Having worked for market leader organisations in various industries it is easy to distinguish them from the pack. Some believe that size counts and that this determines market leadership, the truth is that size often comes through market leadership but size alone is nothing but a statement at a given point in time.
Market leaders do what it says on the can ‘lead markets’. They are focused, proactive and although they recognise the short term are very much focused on the long term and creating a unique market position and differentiator. Do we have them in the publishing sector – yes but they are not who many would think of as market leaders. An interesting example is Taylor and Francis whose growth and digital strategies have been bold and delivered huge advantage when others have merely followed. The recent article in the Bookseller (25 July, ‘Jolly Rodger’) eludes to the vision and drive Rodger Horton and his team have given this publisher.
At times of fiscal constraint we often find that market leaders remain focused and plough forward, often bucking trends.
It is hard to find many examples of market leadership and easy to see many pretenders but one company clearly stands head and shoulders over the pack for the last decade – Amazon.
An industry ‘expert’ and colleague once told me that Bertelsmann and their Bol.com would crush Amazon and that their model was nor sustainable. Needless to say he didn’t understand their model, the power of positive cash flow, their relentless drive to capture market share and their global brand proposition. It was ’98 and obvious to many that they were going to dominate, but the manner in which they have set about it continues to demand respect.
They have:
Extended bibliographic record, making the book jacket obligatory on the net, introduced reader reviews. Remember where you first saw ‘Search Inside’?
Recognised that used , rare and front list are all books and that the publication date is not always top of the consumer’s agenda. Combining this and their marketplace offer was both logical and a breath of fresh air.
Captured the audiobook initiative through acquisition of first Brilliance and latterly Audible, they have taken the audio book market by the scruff of the neck. They already had the MP3 and DRM credentials but with Audible they now have both bases fully covered.
Established themselves as a digital player. Through their acquisition of Booksurge and their POD policy they have positioned themselves not only to supply POD but like others they can now also capture the bigger prize of the digital files themselves.

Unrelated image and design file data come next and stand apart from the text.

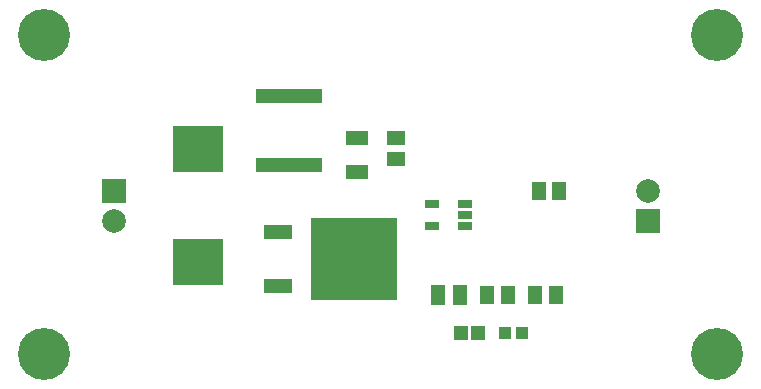
<source format=gts>
G04*
G04 #@! TF.GenerationSoftware,Altium Limited,Altium Designer,18.1.11 (251)*
G04*
G04 Layer_Color=8388736*
%FSLAX25Y25*%
%MOIN*%
G70*
G01*
G75*
%ADD26R,0.04934X0.06509*%
%ADD27R,0.05131X0.06312*%
%ADD28R,0.22060X0.04934*%
%ADD29R,0.29147X0.27572*%
%ADD30R,0.09461X0.04540*%
%ADD31R,0.04737X0.03162*%
%ADD32R,0.04934X0.04737*%
%ADD33R,0.03950X0.03950*%
%ADD34R,0.16784X0.15800*%
%ADD35R,0.06312X0.05131*%
%ADD36R,0.07493X0.05131*%
%ADD37C,0.07887*%
%ADD38R,0.07887X0.07887*%
%ADD39C,0.17335*%
D26*
X154232Y35433D02*
D03*
X146949D02*
D03*
D27*
X170275D02*
D03*
X163386D02*
D03*
X179386D02*
D03*
X186275D02*
D03*
X187500Y69961D02*
D03*
X180610D02*
D03*
D28*
X97441Y78740D02*
D03*
Y101772D02*
D03*
D29*
X118898Y47244D02*
D03*
D30*
X93701Y38268D02*
D03*
Y56221D02*
D03*
D31*
X156020Y58268D02*
D03*
Y62008D02*
D03*
Y65748D02*
D03*
X145193D02*
D03*
Y58268D02*
D03*
D32*
X154626Y22638D02*
D03*
X160335D02*
D03*
D33*
X175197Y22638D02*
D03*
X169291D02*
D03*
D34*
X66929Y84055D02*
D03*
Y46260D02*
D03*
D35*
X132874Y80610D02*
D03*
Y87500D02*
D03*
D36*
X120079Y76476D02*
D03*
Y87500D02*
D03*
D37*
X38976Y59961D02*
D03*
X216929Y69961D02*
D03*
D38*
X38976D02*
D03*
X216929Y59961D02*
D03*
D39*
X240158Y122047D02*
D03*
X15748D02*
D03*
Y15748D02*
D03*
X240158D02*
D03*
M02*

</source>
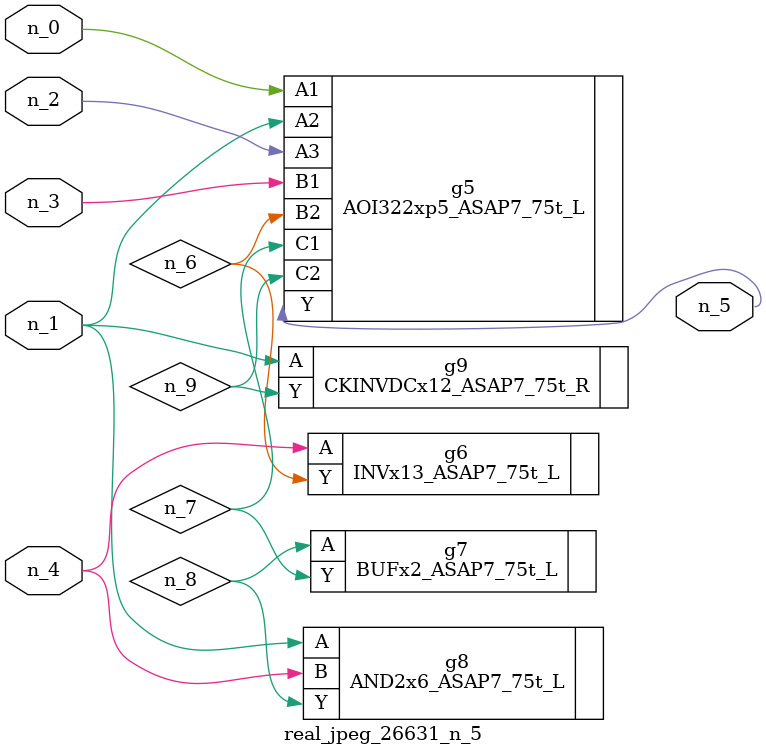
<source format=v>
module real_jpeg_26631_n_5 (n_4, n_0, n_1, n_2, n_3, n_5);

input n_4;
input n_0;
input n_1;
input n_2;
input n_3;

output n_5;

wire n_8;
wire n_6;
wire n_7;
wire n_9;

AOI322xp5_ASAP7_75t_L g5 ( 
.A1(n_0),
.A2(n_1),
.A3(n_2),
.B1(n_3),
.B2(n_6),
.C1(n_7),
.C2(n_9),
.Y(n_5)
);

AND2x6_ASAP7_75t_L g8 ( 
.A(n_1),
.B(n_4),
.Y(n_8)
);

CKINVDCx12_ASAP7_75t_R g9 ( 
.A(n_1),
.Y(n_9)
);

INVx13_ASAP7_75t_L g6 ( 
.A(n_4),
.Y(n_6)
);

BUFx2_ASAP7_75t_L g7 ( 
.A(n_8),
.Y(n_7)
);


endmodule
</source>
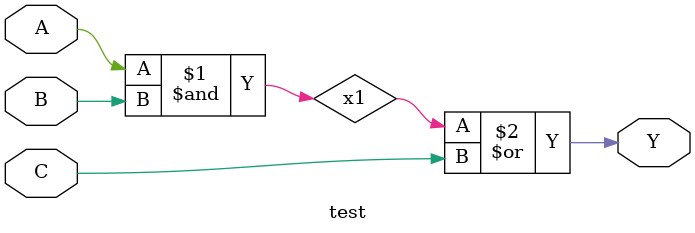
<source format=v>
`timescale 1ns/10ps
module test (A,B,C,Y);

input A,B,C;
output Y;
wire x1;

and inst1(x1,A,B);
or inst2(Y,x1,C);

endmodule
</source>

The Kindle may be an ugly duckling but it has many more titles than any of its competitors and more importantly belongs to a brand that is clearly associated with books. Adobe and Sony may all command trade attention today but this is not their market, is a trade only offer. In the case of Sony they can always leave as fast as Betamax or walk away like Microsoft Live Book Search or back the wrong horse as with their original BBeb ebook format.
The list goes on but we now read of Amazon’s payment gateway offer to rival PayPal and more importantly their full acquisition of ABE. This later move is very interesting and starts to potentially tie many strings together. Some thought it good that they would continue run ABE as a separate brand and company. Some would say that there is no need to join them at the customer, but join them at the inventory and sales data. Think about what ABE offer Amazon? There is rich bibliographic on titles that often didn’t have any. There is 15 years of sales data of the long tail, not just of books in print but those gems that have long been lost and forgotten. Only Alibris has similar data and there is little chance of a new entrant today. Combine ABE’s information assets, market position, the Amazon services such as Booksurge and Kindle offer and a clearly focused market leader and you have a potential offer that is both unique, extremely interesting and one to watch.